After the success of AlexNet, Google came knocking. It acquired Hinton’s spin-off company DNNresearch and hired Sutskever. At Google Sutskever showed that deep learning’s powers of pattern recognition could be applied to sequences of data, such as words and sentences, as well as images. “Ilya has always been interested in language,” says Sutskever’s former colleague Jeff Dean, who is now Google’s chief scientist: “We’ve had great discussions over the years. Ilya has a strong intuitive sense about where things might go.”

But Sutskever didn’t remain at Google for long.
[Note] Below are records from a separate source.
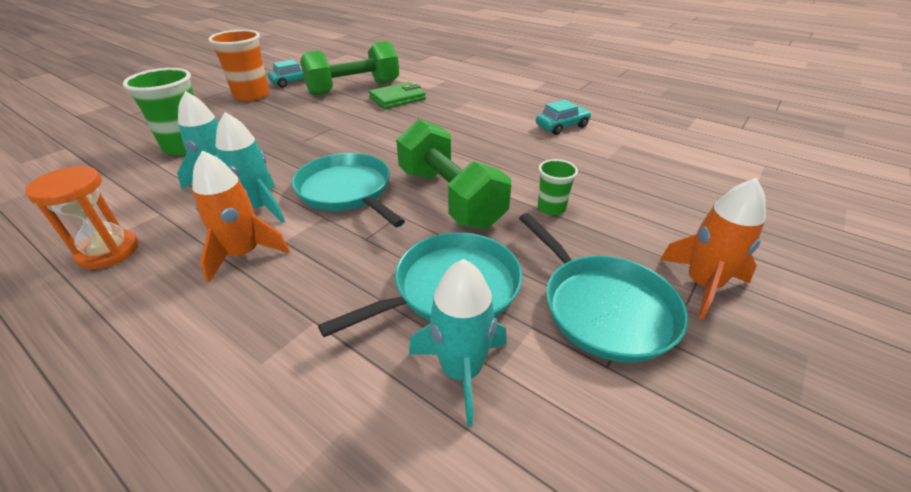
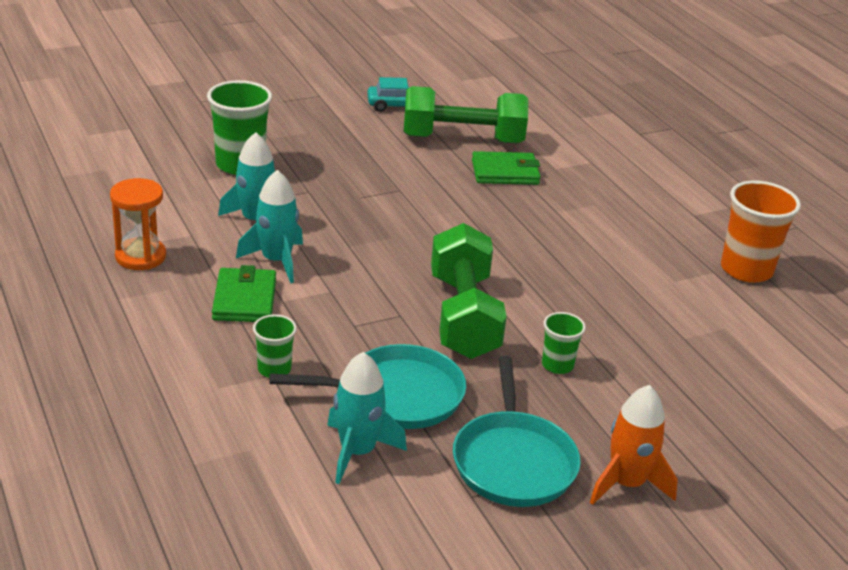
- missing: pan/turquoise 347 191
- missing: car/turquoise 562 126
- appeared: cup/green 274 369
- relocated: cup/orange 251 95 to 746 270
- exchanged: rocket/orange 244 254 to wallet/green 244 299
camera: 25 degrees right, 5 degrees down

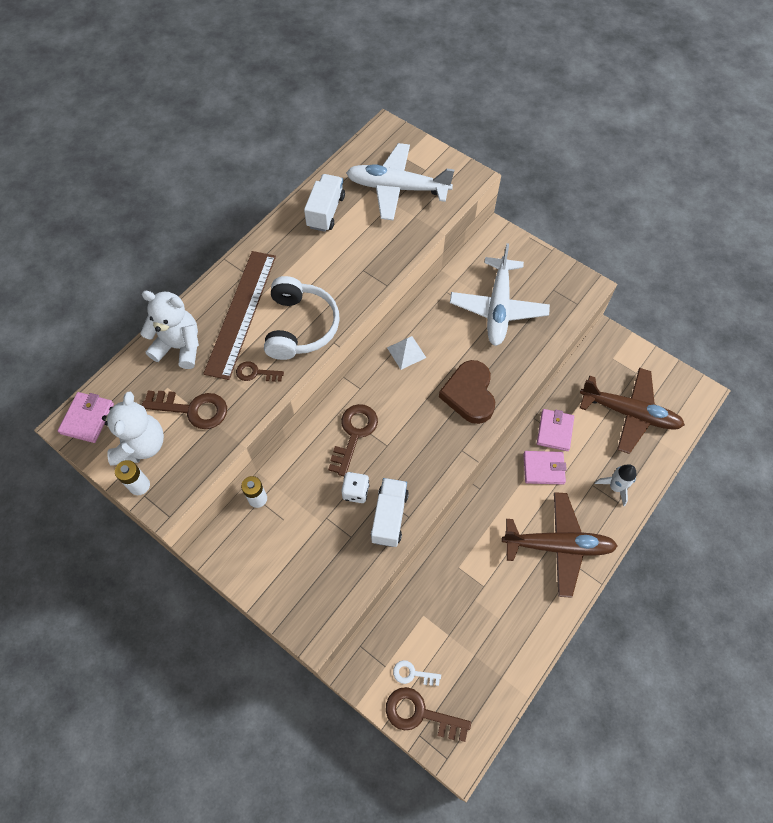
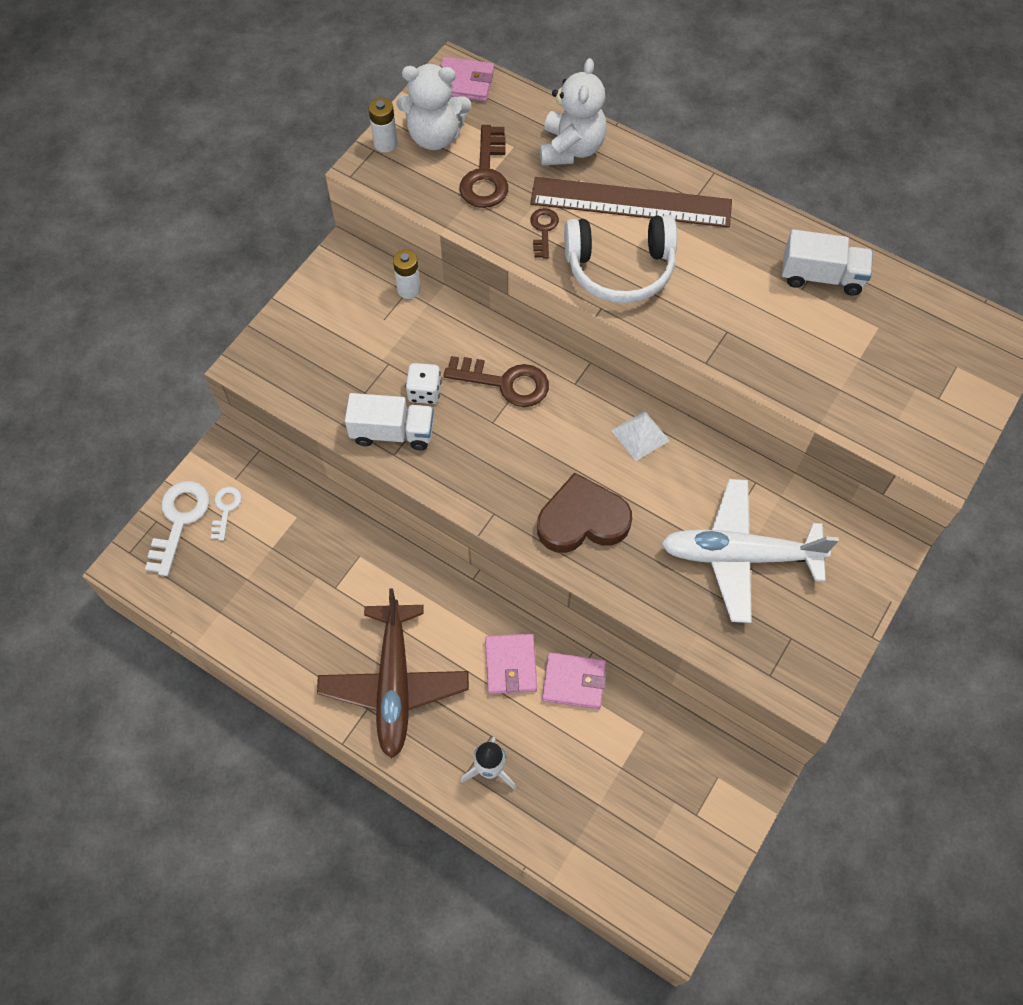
- missing: plane/white 397 188
- missing: plane/brown 629 413
- colour: key/brown 420 714 to key/white 179 520
camera: 85 degrees right, 0 degrees up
In 2014, he was recruited to become a cofounder of OpenAI. Backed by $1 billion (from Altman, Elon Musk, Peter Thiel, Microsoft, Y Combinator, and others) plus a massive dose of Silicon Valley swagger, the new company set its sights from the start on developing AGI, a prospect that few took seriously at the time.

With Sutskever on board, the brains behind the bucks, the swagger was understandable. Up until then, he had been on a roll, getting more and more out of neural networks. His reputation preceded him, making him a major catch, says Dalton Caldwell, managing director of investments at Y Combinator.

“I remember Sam [Altman] referring to Ilya as one of the most respected researchers in the world,” says Caldwell. “He thought that Ilya would be able to attract a lot of top AI talent. He even mentioned that Yoshua Bengio, one of the world’s top AI experts, believed that it would be unlikely to find a better candidate than Ilya to be OpenAI’s lead scientist.”

And yet at first OpenAI floundered. “There was a period of time when we were starting OpenAI when I wasn’t exactly sure how the progress would continue,” says Sutskever. “But I had one very explicit belief, which is: one doesn’t bet against deep learning. Somehow, every time you run into an obstacle, within six months or a year researchers find a way around it.”

His faith paid off. The first of OpenAI’s GPT large language models (the name stands for “generative pretrained transformer”) appeared in 2016. Then came GPT-2 and GPT-3. Then DALL-E, the striking text-to-image model. Nobody was building anything as good. With each release, OpenAI raised the bar for what was thought possible. 

Managing expectations

Last November, OpenAI released a free-to-use chatbot that repackaged some of its existing tech. It reset the agenda of the entire industry.